Posted Apr 30, 2009 03:03pm EDT by Aaron Task in Investing, Commodities
With the Fed pulling out all stops to fight the financial crisis, the "spectre of inflation" is driving the financial markets currently, says Todd Harrison CEO of Minyanville.com.

The Fed is keeping the printing press on overdrive and fear that will lead to runaway inflation has helped propel the recent stock market rally, kept a bid in gold prices and put upward pressure on Treasury rates despite the Fed's efforts to keep them down.

But "without the velocity of money and with the demand destruction [that's occurring] it's going to be hard for inflation to catch its footing," says Harrison.

He puts a 25% probability on the potential for a (true) hyperinflation scenario to emerge down the road, but believes the risks of deflation are more predominant today.

If he's right, the investing implications are for continued strength in the dollar and Treasuries, an end to the stock market's rally (as discussed here) and weakness in gold, which many view as the ultimate inflation hedge.

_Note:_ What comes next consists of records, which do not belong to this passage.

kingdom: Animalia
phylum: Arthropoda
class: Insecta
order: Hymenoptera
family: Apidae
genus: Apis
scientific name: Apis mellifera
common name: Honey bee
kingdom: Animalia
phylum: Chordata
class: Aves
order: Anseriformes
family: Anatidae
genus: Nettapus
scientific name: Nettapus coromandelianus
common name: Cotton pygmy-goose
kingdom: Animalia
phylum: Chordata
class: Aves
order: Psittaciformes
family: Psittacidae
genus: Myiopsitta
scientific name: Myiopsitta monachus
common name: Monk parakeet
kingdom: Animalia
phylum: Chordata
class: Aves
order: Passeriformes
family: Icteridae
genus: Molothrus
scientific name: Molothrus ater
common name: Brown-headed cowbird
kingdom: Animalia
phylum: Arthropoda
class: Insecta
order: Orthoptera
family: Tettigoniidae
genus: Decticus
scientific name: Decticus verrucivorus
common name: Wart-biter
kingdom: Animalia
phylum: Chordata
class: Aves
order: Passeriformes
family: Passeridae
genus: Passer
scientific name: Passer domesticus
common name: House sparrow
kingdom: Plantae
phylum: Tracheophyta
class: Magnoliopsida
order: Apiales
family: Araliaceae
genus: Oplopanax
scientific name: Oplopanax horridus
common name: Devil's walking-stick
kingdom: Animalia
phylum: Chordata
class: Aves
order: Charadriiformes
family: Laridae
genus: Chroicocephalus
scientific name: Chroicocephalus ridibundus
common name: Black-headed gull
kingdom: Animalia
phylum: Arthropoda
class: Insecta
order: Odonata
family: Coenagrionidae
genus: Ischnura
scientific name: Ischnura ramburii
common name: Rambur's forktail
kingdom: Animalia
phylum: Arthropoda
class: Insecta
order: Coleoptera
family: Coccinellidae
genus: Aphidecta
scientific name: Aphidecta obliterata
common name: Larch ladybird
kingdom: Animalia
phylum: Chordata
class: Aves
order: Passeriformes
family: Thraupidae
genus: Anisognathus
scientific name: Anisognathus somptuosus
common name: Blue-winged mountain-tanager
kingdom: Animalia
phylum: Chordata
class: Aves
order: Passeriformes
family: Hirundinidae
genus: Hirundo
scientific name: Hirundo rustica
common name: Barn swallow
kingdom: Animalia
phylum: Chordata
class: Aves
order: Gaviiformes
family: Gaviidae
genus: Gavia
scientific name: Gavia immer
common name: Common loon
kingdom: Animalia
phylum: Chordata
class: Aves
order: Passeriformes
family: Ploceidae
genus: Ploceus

"Gold evangelists make a valid argument that it's the only store of value in a world of fiat currencies," Harrison says. But the metal's recent price action shows a series of lower highs, making a "defined downtrend," he notes. Gold has important technical support in the $855-$865 area but Harrison believes "the devil of deflation will snuff out gold" and it will ultimately trade below $700 per ounce before the inflation-trade really kicks in.